Netanyahu said that while he did not know when the US would publish its peace plan — Trump said in their joint remarks to reporters that it would likely be unveiled within four months — he was sure it would take Israel’s security concerns into consideration.
During the public part of the meeting, which took place at the United Nations headquarters, Trump for the first time since taking office publicly said that he would like a two-state solution and that he thinks it would be the best way to achieve peace between Israel and the Palestinians. He also said he aimed to broker a deal during his first term in office.
Netanyahu said that he was not surprised by Trump’s endorsement of a two-state solution. “We discuss the issue constantly,” he said. Since Trump became president in January 2017 and said he was open to a one-state or two-state solution, Netanyahu has avoided explicitly backing the idea of Palestinian statehood.
In his briefing with Israeli reporters, Netanyahu repeated his position that it was important to define what the term “state” means before making policy pronouncements.
“I talked about the essence, and not the terminology,” he said. “I am ready for the Palestinians to have the power to govern themselves without having the powers to threaten us.”
In response to Trump’s unexpected endorsement of a two-state solution, Education Minister Naftali Bennett (Jewish Home) stressed that Trump was “a true friend of Israel” but was wrong to back Palestinian statehood.
“However,” Bennett wrote on his Twitter account, “it must be emphasized that as long as the Jewish Home party is part of Israel’s government, there will not be a Palestinian state, which would be a disaster for Israel.”
Asked by reporters about Bennett’s tweet, Netanyahu replied: “I promise that there won’t be a Palestinian state that will be a disaster for the State of Israel.”

Dataset content:
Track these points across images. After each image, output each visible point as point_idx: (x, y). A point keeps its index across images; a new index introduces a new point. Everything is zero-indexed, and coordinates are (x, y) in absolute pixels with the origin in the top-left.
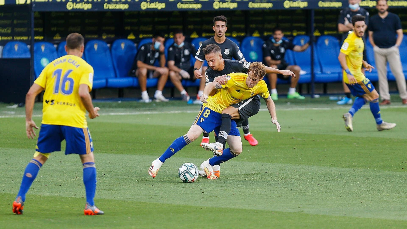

Task objective:
Answer these questions from the article about Trump and Netanyahu's meeting:
(a) Where did the meeting take place?
(b) Within what period did Trump say the US peace plan would likely be unveiled?
(c) Which party does Naftali Bennett belong to?

Your response:
(a) At the United Nations headquarters.
(b) Within four months.
(c) Jewish Home.